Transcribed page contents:
»»

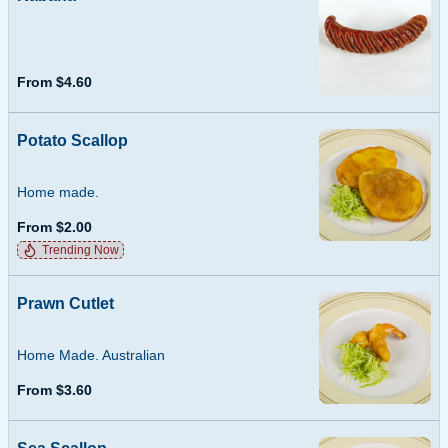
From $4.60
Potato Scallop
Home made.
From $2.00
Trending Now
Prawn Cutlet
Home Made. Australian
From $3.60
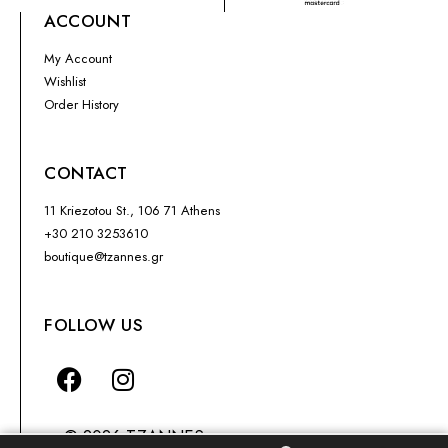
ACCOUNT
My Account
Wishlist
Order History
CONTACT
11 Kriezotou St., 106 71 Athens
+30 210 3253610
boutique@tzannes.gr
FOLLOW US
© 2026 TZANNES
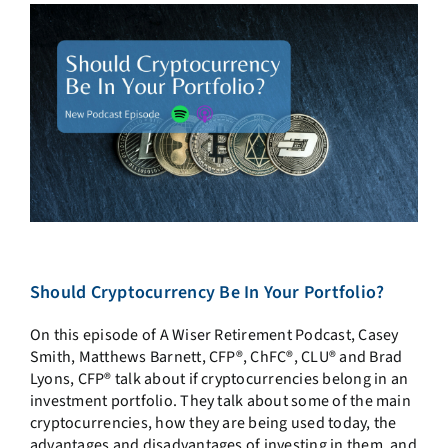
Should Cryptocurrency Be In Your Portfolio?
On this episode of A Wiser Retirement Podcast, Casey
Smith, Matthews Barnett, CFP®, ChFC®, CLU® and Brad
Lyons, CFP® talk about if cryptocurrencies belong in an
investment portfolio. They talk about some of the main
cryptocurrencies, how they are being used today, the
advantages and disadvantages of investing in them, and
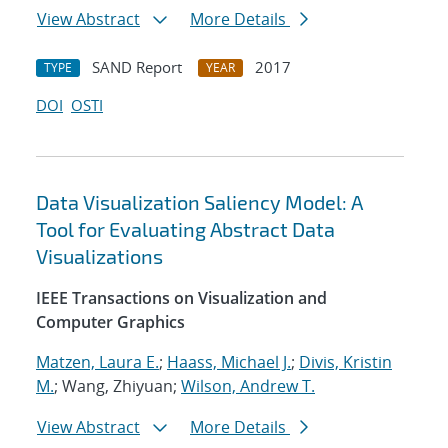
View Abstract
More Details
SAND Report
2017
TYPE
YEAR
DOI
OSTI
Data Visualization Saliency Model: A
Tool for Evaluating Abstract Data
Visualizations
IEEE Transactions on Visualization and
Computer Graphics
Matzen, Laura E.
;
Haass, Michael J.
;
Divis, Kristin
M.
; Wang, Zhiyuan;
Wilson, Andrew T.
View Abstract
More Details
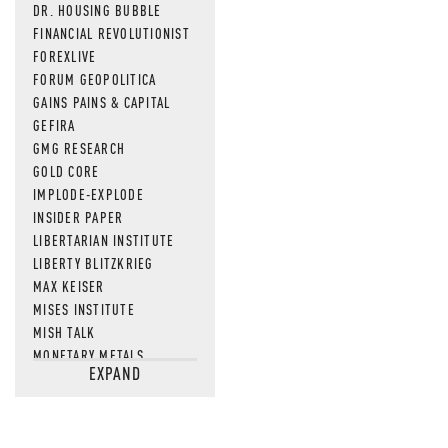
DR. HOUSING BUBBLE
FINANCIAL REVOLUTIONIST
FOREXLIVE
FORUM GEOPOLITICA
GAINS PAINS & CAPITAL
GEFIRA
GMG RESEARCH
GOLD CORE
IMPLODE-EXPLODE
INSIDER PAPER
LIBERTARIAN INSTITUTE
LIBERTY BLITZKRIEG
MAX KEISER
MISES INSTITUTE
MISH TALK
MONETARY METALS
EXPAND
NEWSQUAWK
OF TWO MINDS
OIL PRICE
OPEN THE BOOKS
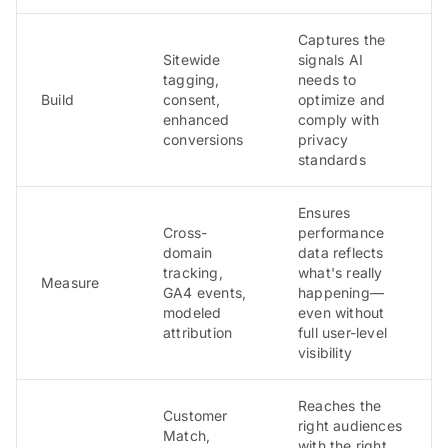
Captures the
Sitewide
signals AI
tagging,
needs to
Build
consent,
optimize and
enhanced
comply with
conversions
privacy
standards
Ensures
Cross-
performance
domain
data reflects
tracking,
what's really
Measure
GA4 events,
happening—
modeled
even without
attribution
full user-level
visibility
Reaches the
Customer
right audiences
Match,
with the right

««

# Assigned task:
Return the lines above that include the string "INSTITUTE".

# Result for this exercise:
LIBERTARIAN INSTITUTE
MISES INSTITUTE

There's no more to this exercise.